─── Data for analysis

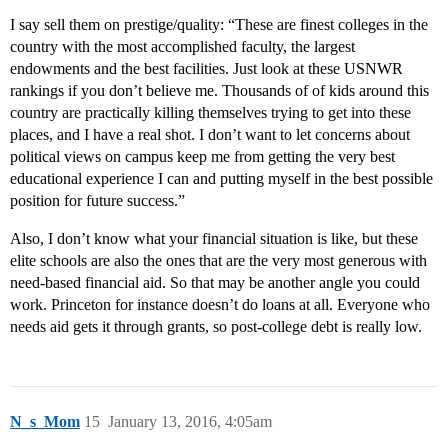
I say sell them on prestige/quality: “These are finest colleges in the
country with the most accomplished faculty, the largest
endowments and the best facilities. Just look at these USNWR
rankings if you don’t believe me. Thousands of of kids around this
country are practically killing themselves trying to get into these
places, and I have a real shot. I don’t want to let concerns about
political views on campus keep me from getting the very best
educational experience I can and putting myself in the best possible
position for future success.”
Also, I don’t know what your financial situation is like, but these
elite schools are also the ones that are the very most generous with
need-based financial aid. So that may be another angle you could
work. Princeton for instance doesn’t do loans at all. Everyone who
needs aid gets it through grants, so post-college debt is really low.
N_s_Mom
15
January 13, 2016, 4:05am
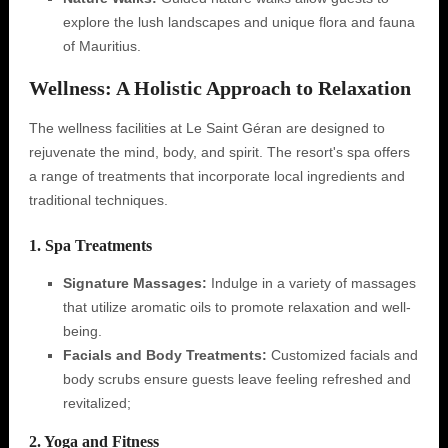
explore the lush landscapes and unique flora and fauna
of Mauritius.
Wellness: A Holistic Approach to Relaxation
The wellness facilities at Le Saint Géran are designed to
rejuvenate the mind, body, and spirit. The resort's spa offers
a range of treatments that incorporate local ingredients and
traditional techniques.
1. Spa Treatments
Signature Massages:
Indulge in a variety of massages
that utilize aromatic oils to promote relaxation and well-
being.
Facials and Body Treatments:
Customized facials and
body scrubs ensure guests leave feeling refreshed and
revitalized;
2. Yoga and Fitness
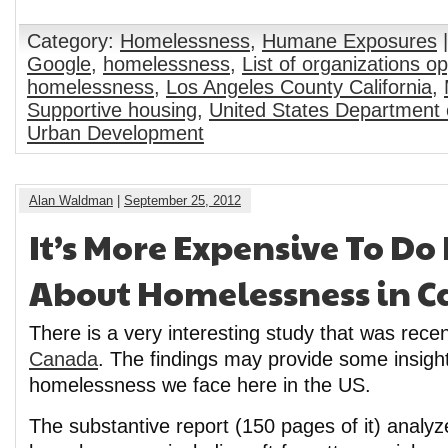
Category:
Homelessness
,
Humane Exposures
|
Google
,
homelessness
,
List of organizations o
homelessness
,
Los Angeles County California
,
Supportive housing
,
United States Department 
Urban Development
Alan Waldman
|
September 25, 2012
It’s More Expensive To D
About Homelessness in 
There is a very interesting study that was recen
Canada
. The findings may provide some insight
homelessness we face here in the US.
The substantive report (150 pages of it) analyz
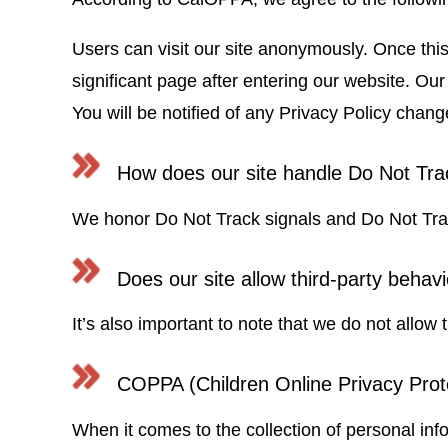
Users can visit our site anonymously. Once this 
significant page after entering our website. Ou
You will be notified of any Privacy Policy cha
How does our site handle Do Not Tra
We honor Do Not Track signals and Do Not Trac
Does our site allow third-party behavi
It’s also important to note that we do not allow 
COPPA (Children Online Privacy Prot
When it comes to the collection of personal inf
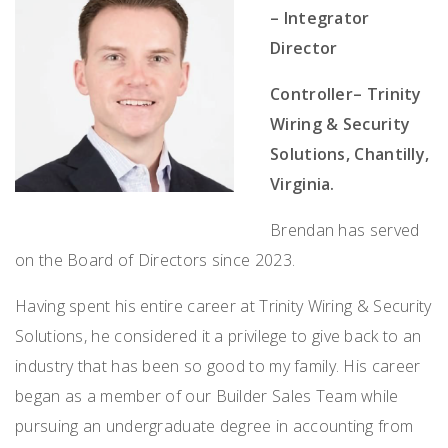
– Integrator
Director
Controller– Trinity
Wiring & Security
Solutions, Chantilly,
Virginia.
Brendan has served
on the Board of Directors since 2023.
Having spent his entire career at Trinity Wiring & Security
Solutions, he considered it a privilege to give back to an
industry that has been so good to my family. His career
began as a member of our Builder Sales Team while
pursuing an undergraduate degree in accounting from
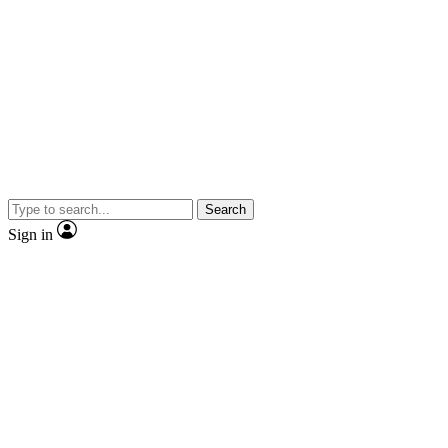
Search
Sign in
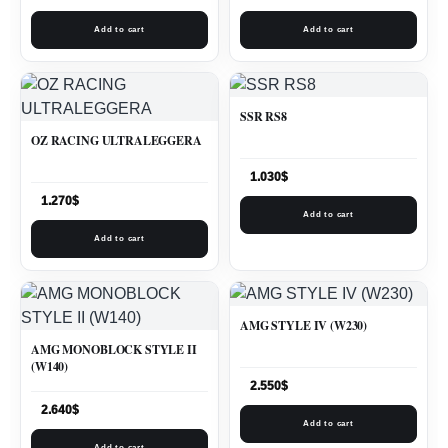
Add to cart
Add to cart
SSR RS8
OZ RACING ULTRALEGGERA
1.030
$
1.270
$
Add to cart
Add to cart
AMG STYLE IV (W230)
AMG MONOBLOCK STYLE II
(W140)
2.550
$
2.640
$
Add to cart
Add to cart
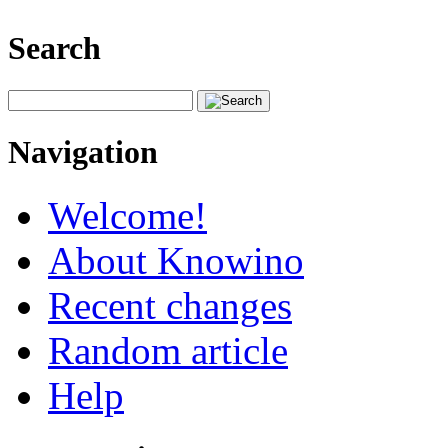
Search
Navigation
Welcome!
About Knowino
Recent changes
Random article
Help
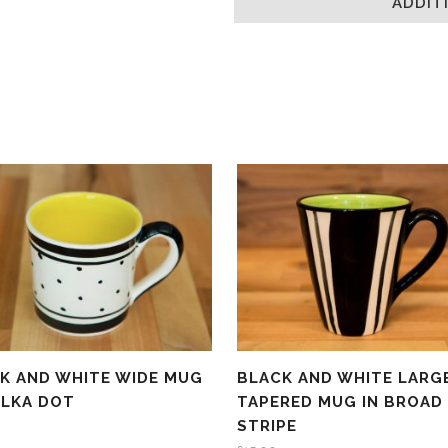
ADDIT
new
window)
K AND WHITE WIDE MUG
BLACK AND WHITE LARG
OLKA DOT
TAPERED MUG IN BROAD
STRIPE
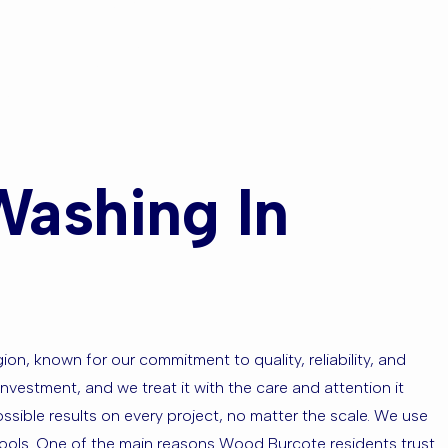
eas?
Washing In
n, known for our commitment to quality, reliability, and
nvestment, and we treat it with the care and attention it
ssible results on every project, no matter the scale. We use
tools. One of the main reasons Wood Burcote residents trust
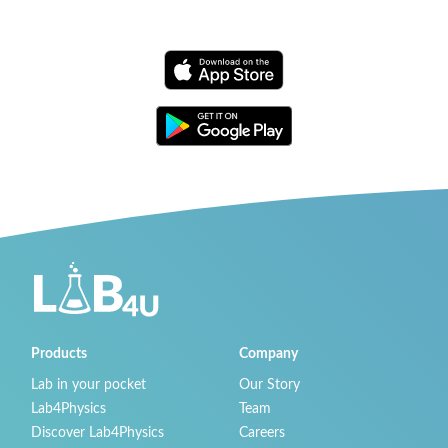
Products
Company
Lab in your pocket
Our Story
Lab4Physics
Team
Discover Lab4Physics
Careers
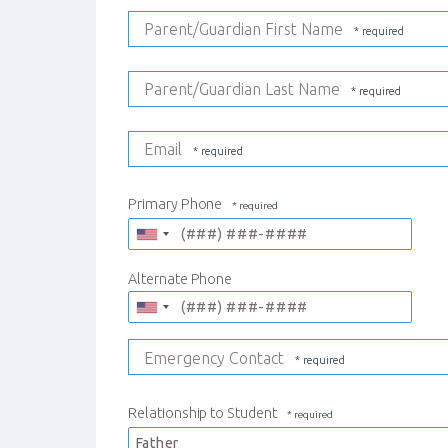
Parent/Guardian First Name
Parent/Guardian Last Name
Email
Primary Phone
Alternate Phone
Emergency Contact
Relationship to Student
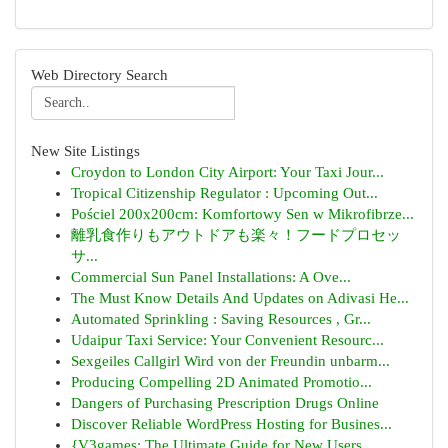
Web Directory Search
New Site Listings
Croydon to London City Airport: Your Taxi Jour...
Tropical Citizenship Regulator : Upcoming Out...
Pościel 200x200cm: Komfortowy Sen w Mikrofibrze...
離乳食作りもアウトドアも楽々！フードプロセッ
サ...
Commercial Sun Panel Installations: A Ove...
The Must Know Details And Updates on Adivasi He...
Automated Sprinkling : Saving Resources , Gr...
Udaipur Taxi Service: Your Convenient Resourc...
Sexgeiles Callgirl Wird von der Freundin unbarm...
Producing Compelling 2D Animated Promotio...
Dangers of Purchasing Prescription Drugs Online
Discover Reliable WordPress Hosting for Busines...
{V3games: The Ultimate Guide for New Users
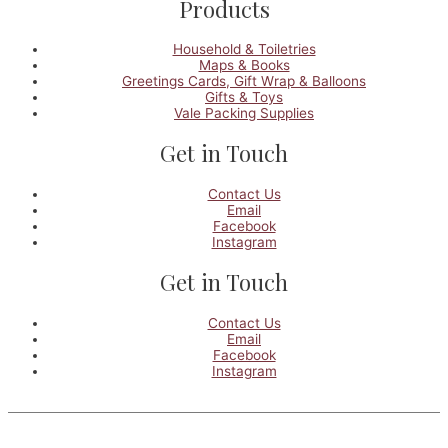
Products
Household & Toiletries
Maps & Books
Greetings Cards, Gift Wrap & Balloons
Gifts & Toys
Vale Packing Supplies
Get in Touch
Contact Us
Email
Facebook
Instagram
Get in Touch
Contact Us
Email
Facebook
Instagram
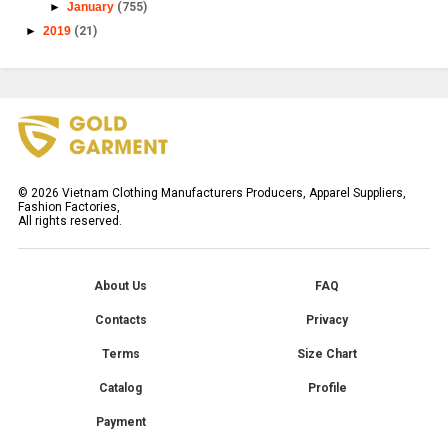
►
January
(755)
►
2019
(21)
©
2026
Vietnam Clothing Manufacturers Producers, Apparel Suppliers,
Fashion Factories,
All rights reserved.
About Us
FAQ
Contacts
Privacy
Terms
Size Chart
Catalog
Profile
Payment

──────

What needs to be done ▸ Would you print the material exactly once more, without any of its pictures?

Task output ▸
I say sell them on prestige/quality: “These are finest colleges in the
country with the most accomplished faculty, the largest
endowments and the best facilities. Just look at these USNWR
rankings if you don’t believe me. Thousands of of kids around this
country are practically killing themselves trying to get into these
places, and I have a real shot. I don’t want to let concerns about
political views on campus keep me from getting the very best
educational experience I can and putting myself in the best possible
position for future success.”
Also, I don’t know what your financial situation is like, but these
elite schools are also the ones that are the very most generous with
need-based financial aid. So that may be another angle you could
work. Princeton for instance doesn’t do loans at all. Everyone who
needs aid gets it through grants, so post-college debt is really low.
N_s_Mom
15
January 13, 2016, 4:05am
explore the lush landscapes and unique flora and fauna
of Mauritius.
Wellness: A Holistic Approach to Relaxation
The wellness facilities at Le Saint Géran are designed to
rejuvenate the mind, body, and spirit. The resort's spa offers
a range of treatments that incorporate local ingredients and
traditional techniques.
1. Spa Treatments
Signature Massages:
Indulge in a variety of massages
that utilize aromatic oils to promote relaxation and well-
being.
Facials and Body Treatments:
Customized facials and
body scrubs ensure guests leave feeling refreshed and
revitalized;
2. Yoga and Fitness
Category:
Homelessness
,
Humane Exposures
|
Google
,
homelessness
,
List of organizations o
homelessness
,
Los Angeles County California
,
Supportive housing
,
United States Department 
Urban Development
Alan Waldman
|
September 25, 2012
It’s More Expensive To D
About Homelessness in 
There is a very interesting study that was recen
Canada
. The findings may provide some insight
homelessness we face here in the US.
The substantive report (150 pages of it) analyz
Users can visit our site anonymously. Once this 
significant page after entering our website. Ou
You will be notified of any Privacy Policy cha
How does our site handle Do Not Tra
We honor Do Not Track signals and Do Not Trac
Does our site allow third-party behavi
It’s also important to note that we do not allow 
COPPA (Children Online Privacy Prot
When it comes to the collection of personal inf
– Integrator
Director
Controller– Trinity
Wiring & Security
Solutions, Chantilly,
Virginia.
Brendan has served
on the Board of Directors since 2023.
Having spent his entire career at Trinity Wiring & Security
Solutions, he considered it a privilege to give back to an
industry that has been so good to my family. His career
began as a member of our Builder Sales Team while
pursuing an undergraduate degree in accounting from
Search
Sign in
Add to cart
Add to cart
SSR RS8
OZ RACING ULTRALEGGERA
1.030
$
1.270
$
Add to cart
Add to cart
AMG STYLE IV (W230)
AMG MONOBLOCK STYLE II
(W140)
2.550
$
2.640
$
Add to cart
Add to cart
Search
Navigation
Welcome!
About Knowino
Recent changes
Random article
Help
ADDIT
new
window)
K AND WHITE WIDE MUG
BLACK AND WHITE LARG
OLKA DOT
TAPERED MUG IN BROAD
STRIPE
eas?
Washing In
n, known for our commitment to quality, reliability, and
nvestment, and we treat it with the care and attention it
ssible results on every project, no matter the scale. We use
tools. One of the main reasons Wood Burcote residents trust
Products
Company
Lab in your pocket
Our Story
Lab4Physics
Team
Discover Lab4Physics
Careers
Parent/Guardian First Name
Parent/Guardian Last Name
Email
Primary Phone
Alternate Phone
Emergency Contact
Relationship to Student
Web Directory Search
New Site Listings
Croydon to London City Airport: Your Taxi Jour...
Tropical Citizenship Regulator : Upcoming Out...
Pościel 200x200cm: Komfortowy Sen w Mikrofibrze...
離乳食作りもアウトドアも楽々！フードプロセッ
サ...
Commercial Sun Panel Installations: A Ove...
The Must Know Details And Updates on Adivasi He...
Automated Sprinkling : Saving Resources , Gr...
Udaipur Taxi Service: Your Convenient Resourc...
Sexgeiles Callgirl Wird von der Freundin unbarm...
Producing Compelling 2D Animated Promotio...
Dangers of Purchasing Prescription Drugs Online
Discover Reliable WordPress Hosting for Busines...
{V3games: The Ultimate Guide for New Users
Products
Household & Toiletries
Maps & Books
Greetings Cards, Gift Wrap & Balloons
Gifts & Toys
Vale Packing Supplies
Get in Touch
Contact Us
Email
Facebook
Instagram
Get in Touch
Contact Us
Email
Facebook
Instagram
►
January
(755)
►
2019
(21)
©
2026
Vietnam Clothing Manufacturers Producers, Apparel Suppliers,
Fashion Factories,
All rights reserved.
About Us
FAQ
Contacts
Privacy
Terms
Size Chart
Catalog
Profile
Payment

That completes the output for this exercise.